The seasonally adjusted Kagiso Purchasing Managers Index (PMI) remained relatively stable in August, losing a marginal 0.8 index points to a level of 50.2.
This placed the average PMI reading for the first two months of the third quarter at 50.6, which is lower than the average levels achieved in the first and second quarters of 2012, of 55.4 and 51.8, respectively.
The August PMI is down from 51 points in July, but higher than the 48.2 points recorded in June.
Kagiso Asset Management head of research Abdul Davids expected the manufacturing sector to once again place a drag on overall gross domestic product growth during the third quarter.
After gaining nearly 4 points in July, the business activity index lost a negligible 0.2 points in August to remain steady at 50.6.
The new sales orders index, which continued to be quite volatile, lost 5.3 points and fell back below the 50-point mark to 46.9.
“Despite the monthly volatility, we are seeing a clear downward trend in the demand for factory goods…After averaging at a robust level of 60.6 during the first quarter, this index declined to an average of 51.2 in the second quarter.

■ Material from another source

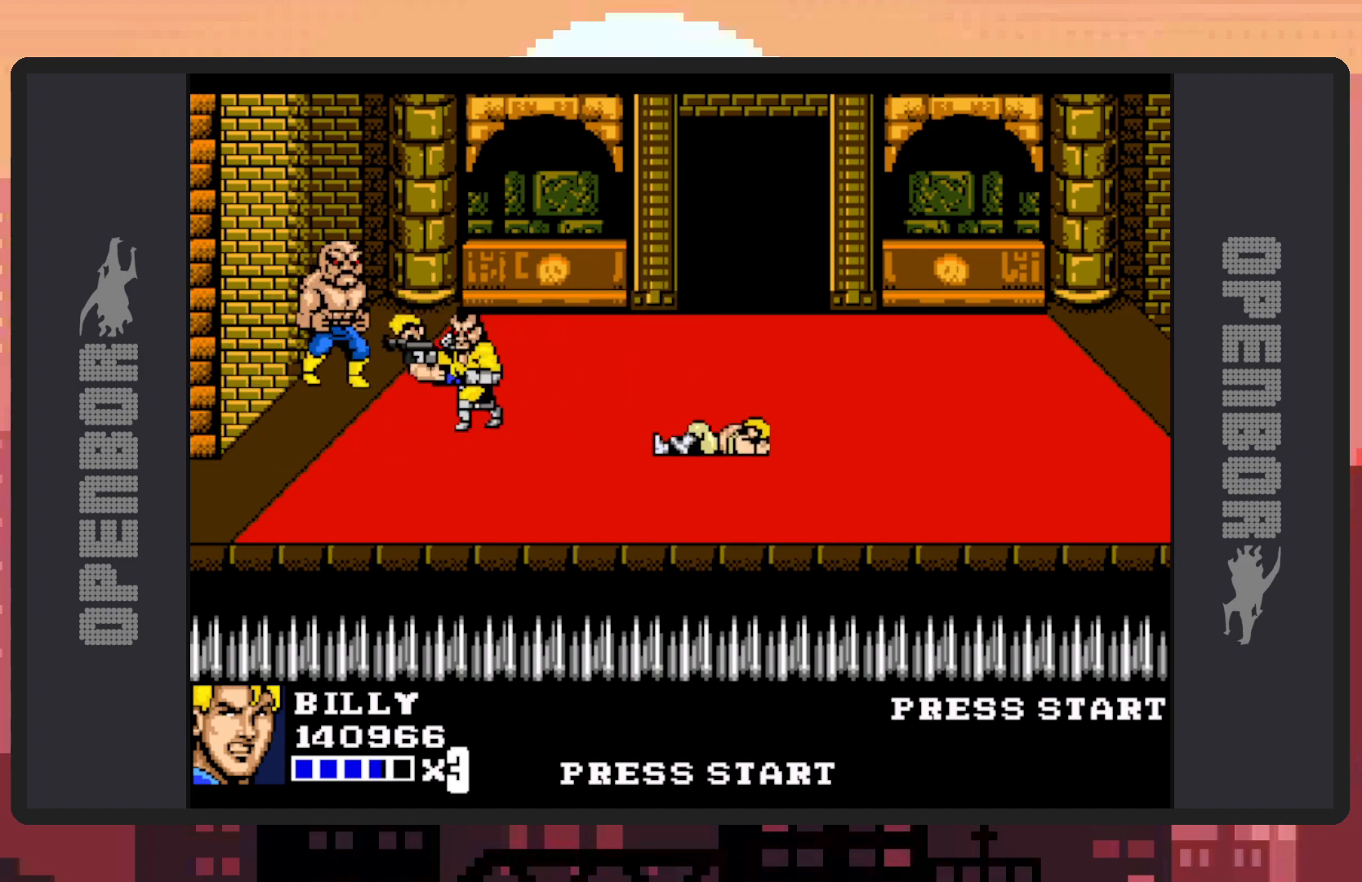
{"buttons": [], "events": [[34, "A", "down"], [317, "A", "up"]]}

The average for July and August is even lower at 49.6,” Davids pointed out.
Purchasing managers continued to downscale their expectations, as reflected in the 1.1-point decline in the expected business conditions index to 52.9.
Davids indicated that the PMI leading indicator, which remained below one for the fifth consecutive month, corroborated the fairly downbeat outlook. “This indicates that supply continues to exceed demand and this does not bode well for manufacturing sector production,” he said.
The rising oil price resulted in a sharp spike of 8.2 points in the price index, which was at 70.9.
“Brent crude oil prices have been trading above $110/b for some time and the Department of Energy has announced that local fuel costs will rise by 93c/l in the beginning of September,” Davids stated.
Meanwhile, the employment index gained 4 points and rose to 51. However, he cautioned that, as was the case in May, too much should not be read into this.
“The last time the employment index was above the 50 point mark for more than two consecutive months was between February and April 2010. Even more striking is that 2007 was the last time that it measured above 50 for more than three consecutive months,” Davids noted.